NIKE II - NIKE III - Declaration of Independence

The forty-four foot sailboat NIKE II (named after the Greek goddess of victory NIKE long before I laid my eyes on a pair of sneakers of the same name) was originally designed for OSTAR 1980 - a solo transatlantic race. She was build in Poland in 1979 - using that time's high technology (including Airex and Kevlar).

After winning fourth place in OSTAR 1980, she was extensively rebuild in preparation for the first BOC Challenge 1982/83. She became a different boat with a different name - NIKE III.

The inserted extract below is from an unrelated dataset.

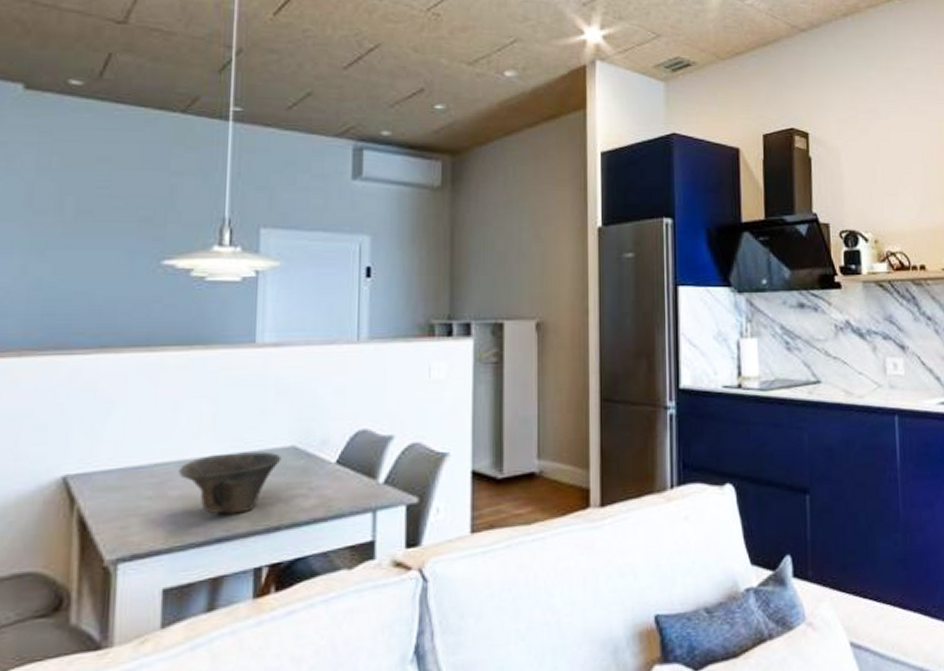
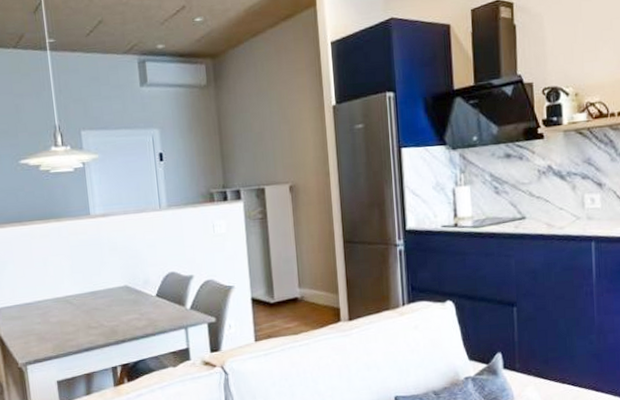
bowl: present [178,451,282,515] -> none [54,290,119,333]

She finished third in the BOC Challenge 1982/83, winning two legs. Despite her short waterline and heavy displacement, she was the first small monohull ever to exceed 200 miles per day over a period of one week. She made several world records (on one day run, one week run, two weeks' run, 2,000 miles, and 4,000 mile run during a circumnavigation). She is the only boat to run in both of the first two BOC Challenge Races.

After finishing the first BOC Challenge, she was rebuilt again and renamed Declaration of Independence to honor the most important document in American history, and to express her skipper's, Richard Konkolski's, "Independence" after defecting from Czechoslovakia in 1982 for the start in the first BOC.

During the Second BOC Challenge 1986/87 she was the smallest boat on the waterline and second heaviest in whole fleet, including the big sixty footer class. She was the only boat to take the most difficult route for any sailing ship, around all of the five southernmost capes: Cape Horn, Cape of Good Hope, Cape Leeuvin, South East Cape, South West Cape.

She completed the BOC Challenge 1986/87 in 172 days, 6 hours, 41 minutes, and 3 seconds with average speed of 7.2 knots. Remarkable speed for boat with only 36 foot long waterline.

She achieved much better average speed during the whole circumnavigation, than Sir Francis Chichester made on his 13 feet longer Gypsy Moth V during his attempt to break the 4,000 miles distance record in 1970.

Sir Chichester was able to choose the most suitable route and the best time of the year for his attempt. He planed to average 200 miles a day, but by the end he ended with 171.46 miles a day. On the other hand, the Declaration of Independence achieved an average speed of 204.72 miles a day over distance of 4,000 miles during a solo round the world race.